▸ **What this task involves**: The part below that opens with the line containing "46 Rue DU VAL" and closes with the line containing "aportaciones de capital, sino" should be copied exactly, minus any pictures.

─── The data ───

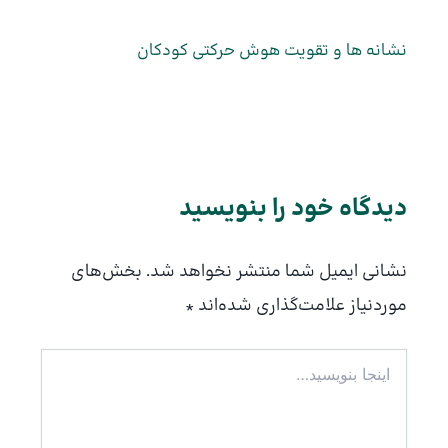
نشانه ها و تقویت هوش حرکتی کودکان
دیدگاه‌ خود را بنویسید
نشانی ایمیل شما منتشر نخواهد شد.
بخش‌های
موردنیاز علامت‌گذاری شده‌اند
*
اینجا
بنویسید…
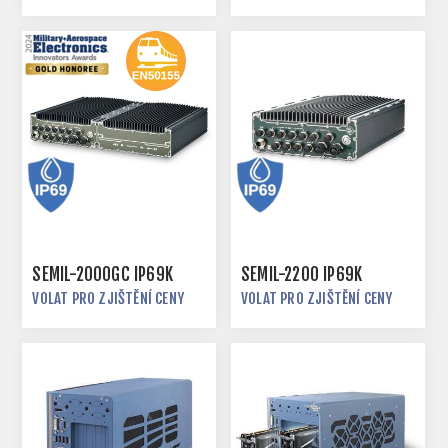
SEMIL-2000GC IP69K
SEMIL-2200 IP69K
VOLAT PRO ZJIŠTĚNÍ CENY
VOLAT PRO ZJIŠTĚNÍ CENY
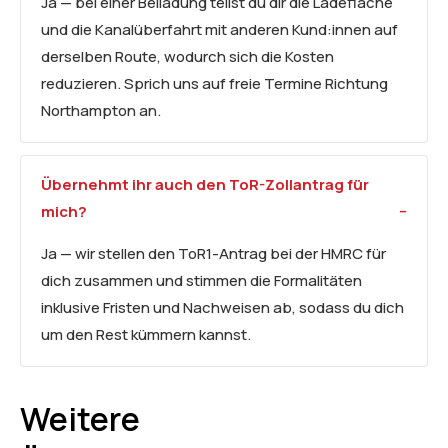
Ja — bei einer Beiladung teilst du dir die Ladefläche
und die Kanalüberfahrt mit anderen Kund:innen auf
derselben Route, wodurch sich die Kosten
reduzieren. Sprich uns auf freie Termine Richtung
Northampton an.
Übernehmt ihr auch den ToR-Zollantrag für
mich?
Ja — wir stellen den ToR1-Antrag bei der HMRC für
dich zusammen und stimmen die Formalitäten
inklusive Fristen und Nachweisen ab, sodass du dich
um den Rest kümmern kannst.
Weitere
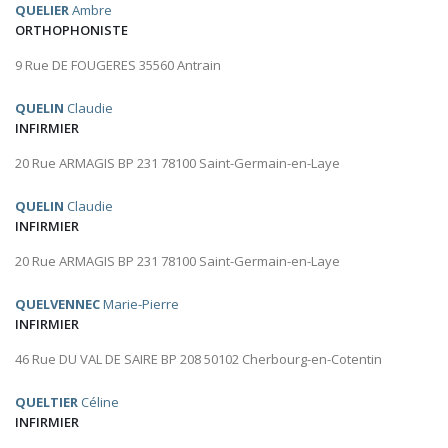
QUELIER
Ambre
ORTHOPHONISTE
9 Rue DE FOUGERES 35560 Antrain
QUELIN
Claudie
INFIRMIER
20 Rue ARMAGIS BP 231 78100 Saint-Germain-en-Laye
QUELIN
Claudie
INFIRMIER
20 Rue ARMAGIS BP 231 78100 Saint-Germain-en-Laye
QUELVENNEC
Marie-Pierre
INFIRMIER
46 Rue DU VAL DE SAIRE BP 208 50102 Cherbourg-en-Cotentin
QUELTIER
Céline
INFIRMIER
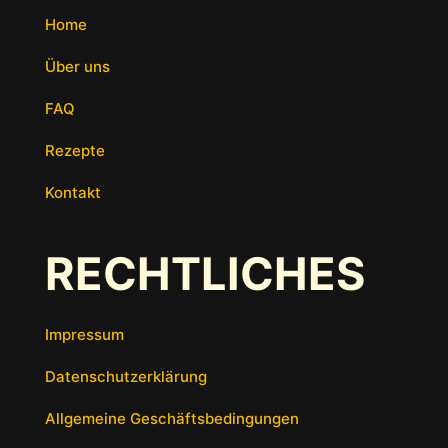
Home
Über uns
FAQ
Rezepte
Kontakt
RECHTLICHES
Impressum
Datenschutzerklärung
Allgemeine Geschäftsbedingungen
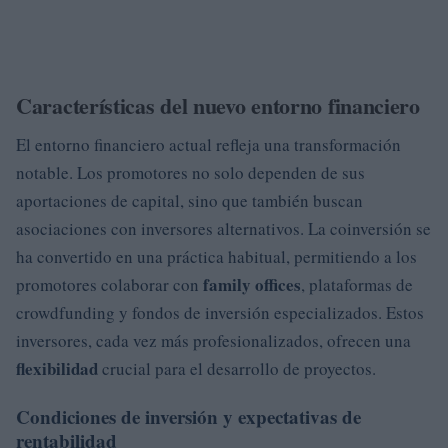
Características del nuevo entorno financiero
El entorno financiero actual refleja una transformación
notable. Los promotores no solo dependen de sus
aportaciones de capital, sino que también buscan
asociaciones con inversores alternativos. La coinversión se
ha convertido en una práctica habitual, permitiendo a los
family offices
promotores colaborar con
, plataformas de
crowdfunding y fondos de inversión especializados. Estos
inversores, cada vez más profesionalizados, ofrecen una
flexibilidad
crucial para el desarrollo de proyectos.
Condiciones de inversión y expectativas de
rentabilidad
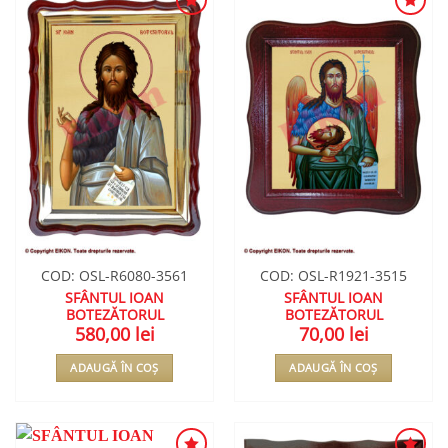
ADAUGA
ADAUGA
ÎN
ÎN
WISHLIST
WISHLIST
COD: OSL-R6080-3561
COD: OSL-R1921-3515
SFÂNTUL IOAN
SFÂNTUL IOAN
BOTEZĂTORUL
BOTEZĂTORUL
580,00
lei
70,00
lei
ADAUGĂ ÎN COȘ
ADAUGĂ ÎN COȘ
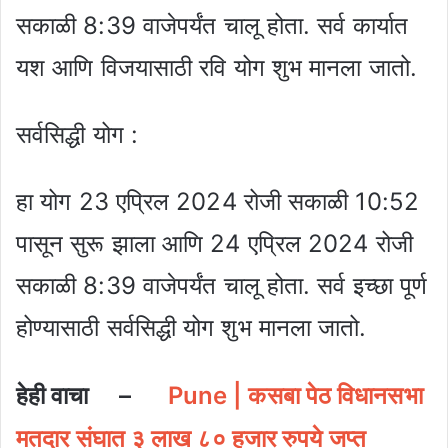
सकाळी 8:39 वाजेपर्यंत चालू होता. सर्व कार्यात
यश आणि विजयासाठी रवि योग शुभ मानला जातो.
सर्वसिद्धी योग :
हा योग 23 एप्रिल 2024 रोजी सकाळी 10:52
पासून सुरू झाला आणि 24 एप्रिल 2024 रोजी
सकाळी 8:39 वाजेपर्यंत चालू होता. सर्व इच्छा पूर्ण
होण्यासाठी सर्वसिद्धी योग शुभ मानला जातो.
हेही वाचा –
Pune | कसबा पेठ विधानसभा
मतदार संघात ३ लाख ८० हजार रुपये जप्त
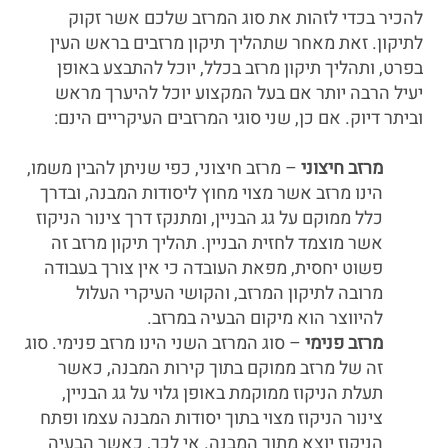
להכיר בכדי לזהות את סוג המרזב שלכם אשר זקוק
לתיקון. זאת מאחר שתהליך תיקון מרזבים בראש העין
בפרט, ותהליך תיקון מרזב בכלל, יוכל להתבצע באופן
יעיל הרבה יותר אם בעל המקצוע יוכל להיערך מראש
וביתר דיוק. אם כן, שני סוגי המרזבים העיקריים הינם:
מרזב חיצוני
– מרזב חיצוני, כפי שניתן להבין משמו,
הינו מרזב אשר מצוי מחוץ ליסודות המבנה, ובדרך
כלל ממוקם על גג הבניין, ומתנקז דרך צינור הניקוז
אשר מוצמד לחזית הבניין. תהליך תיקון מרזב זה
פשוט יחסית, מפאת העובדה כי אין צורך בעבודה
מרובה לתיקון המרזב, והקושי העיקרי העלול
להיווצר הוא מיקום הבעיה במרזב.
מרזב פנימי
– סוג המרזב השני הינו מרזב פנימי. סוג
זה של מרזב ממוקם בתוך קירות המבנה, כאשר
תעלת הניקוז ממוקמת באופן גלוי על גג הבניין,
צינור הניקוז מצוי בתוך יסודות המבנה עצמו ופתח
הניקוז יוצא מתוך המבנה. אי לכך, כאשר הבעיה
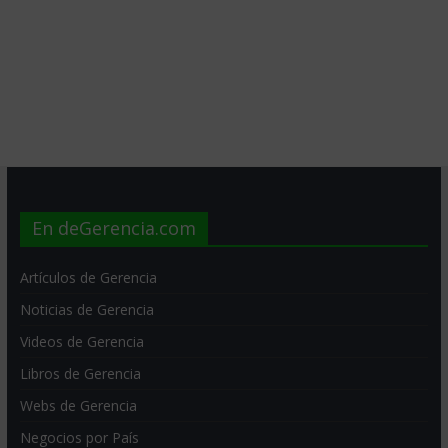
En deGerencia.com
Artículos de Gerencia
Noticias de Gerencia
Videos de Gerencia
Libros de Gerencia
Webs de Gerencia
Negocios por País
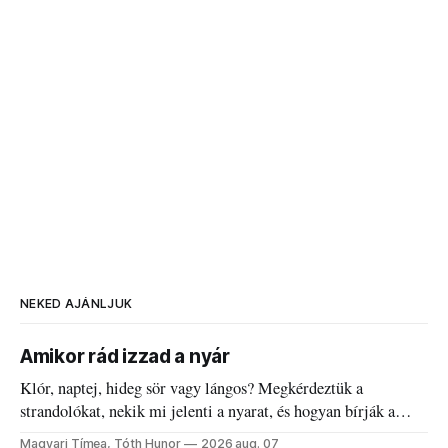
NEKED AJÁNLJUK
Amikor rád izzad a nyár
Klór, naptej, hideg sör vagy lángos? Megkérdeztük a
strandolókat, nekik mi jelenti a nyarat, és hogyan bírják a
kánikulát.
Magyari Tímea, Tóth Hunor
2026 aug. 07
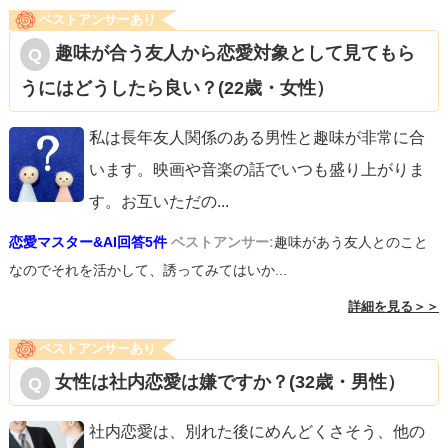
ベストアンサーあり
趣味が合う友人から恋愛対象として見てもら
うにはどうしたら良い？(22歳・女性）
私は長年友人関係のある男性と趣味が非常に合
います。映画や音楽の話でいつも盛り上がりま
す。お互いただの
...
恋愛マスター&AI回答5件
ベストアンサー:
趣味があう友人とのこと
なのでそれを活かして、誘ってみてはいか...
詳細を見る＞＞
ベストアンサーあり
女性は社内恋愛は嫌ですか？(32歳・男性）
社内恋愛は、別れた後にめんどくさそう、他の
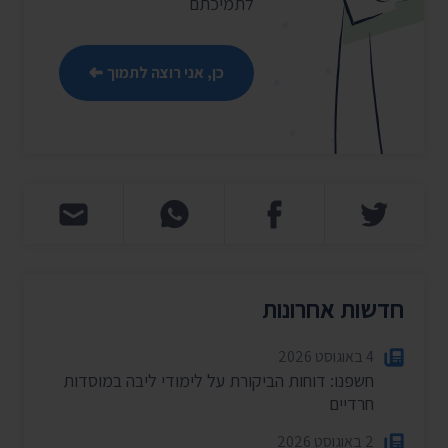
לתמיכתם
כן, אני רוצה לתמוך
חדשות אחרונות
4 באוגוסט 2026
חשפנו: דוחות הביקורת על לימודי ליבה במוסדות
חרדיים
2 באוגוסט 2026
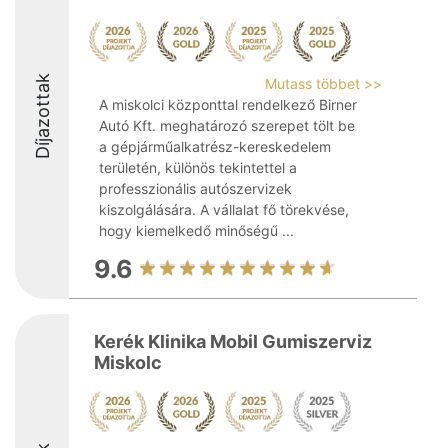
Díjazottak
Mutass többet >>
A miskolci központtal rendelkező Birner
Autó Kft. meghatározó szerepet tölt be
a gépjárműalkatrész-kereskedelem
területén, különös tekintettel a
professzionális autószervizek
kiszolgálására. A vállalat fő törekvése,
hogy kiemelkedő minőségű ...
9.6
Kerék Klinika Mobil Gumiszerviz
Miskolc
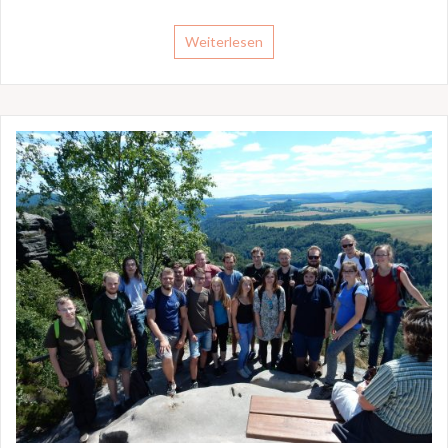
Weiterlesen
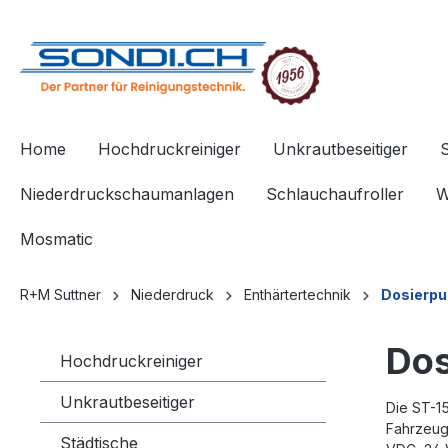
springen
Zur Hauptnavigation springen
Home
Hochdruckreiniger
Unkrautbeseitiger
Niederdruckschaumanlagen
Schlauchaufroller
W
Mosmatic
R+M Suttner
Niederdruck
Enthärtertechnik
Dosierp
Dos
Hochdruckreiniger
Unkrautbeseitiger
Die ST-1
Fahrzeugw
Städtische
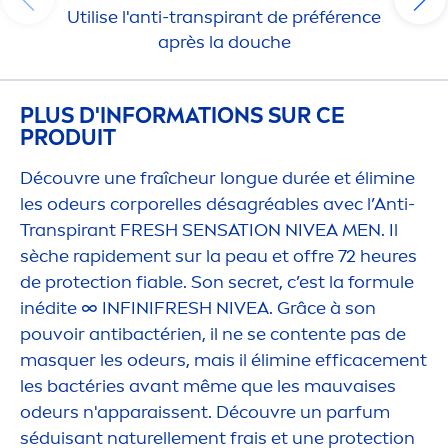
Utilise l'anti-transpirant de préférence
après la douche
PLUS D'INFORMATIONS SUR CE
PRODUIT
Découvre une fraîcheur longue durée et élimine
les odeurs corporelles désagréables avec l’Anti-
Transpirant
FRESH
SENSATION
NIVEA
MEN
. Il
sèche rapide
men
t sur la peau et offre 72 heures
de
protect
ion fiable. Son secret, c’est la formule
inédite ∞ INFINI
FRESH
NIVEA
. Grâce à son
pouvoir antibactérien, il ne se contente pas de
masquer les odeurs, mais il élimine efficace
men
t
les bactéries avant même que les mauvaises
odeurs n'apparaissent. Découvre un parfum
séduisant naturelle
men
t frais et une
protect
ion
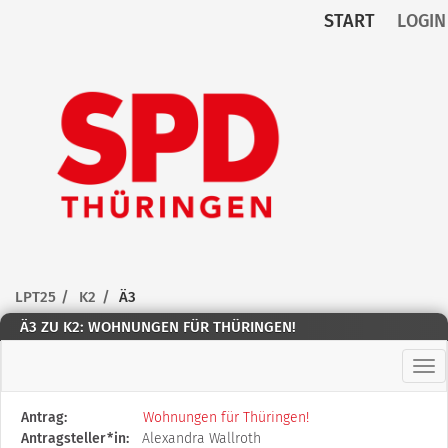
START
LOGIN
Zum Inhalt der Seite
Zur
Startseite
LPT25
K2
Ä3
Ä3 ZU K2: WOHNUNGEN FÜR THÜRINGEN!
Hau
Diese
Antrag:
Wohnungen für Thüringen!
Tabelle
Antragsteller*in:
Alexandra Wallroth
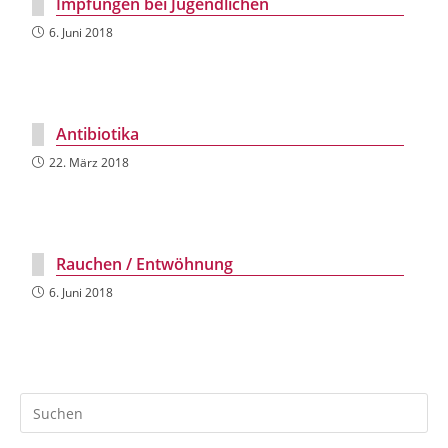
Impfungen bei Jugendlichen
6. Juni 2018
Antibiotika
22. März 2018
Rauchen / Entwöhnung
6. Juni 2018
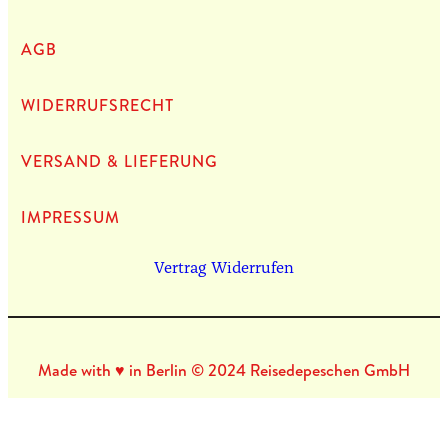
AGB
WIDERRUFSRECHT
VERSAND & LIEFERUNG
IMPRES­SUM
Vertrag Widerrufen
Made with ♥ in Berlin © 2024 Reisedepeschen GmbH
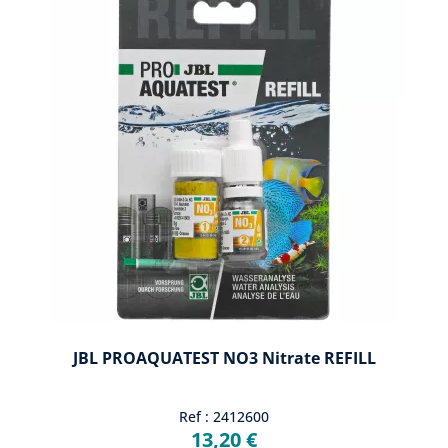
JBL PROAQUATEST NO3 Nitrate REFILL
Ref : 2412600
13,20 €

───

▸ **Response**:
46 Rue DU VAL DE SAIRE BP 208 50102 Cherbourg-en-Cotentin
QUELTIER
Céline
INFIRMIER
Home
Über uns
FAQ
Rezepte
Kontakt
RECHTLICHES
Impressum
Datenschutzerklärung
Allgemeine Geschäftsbedingungen
Características del nuevo entorno financiero
El entorno financiero actual refleja una transformación
notable. Los promotores no solo dependen de sus
aportaciones de capital, sino que también buscan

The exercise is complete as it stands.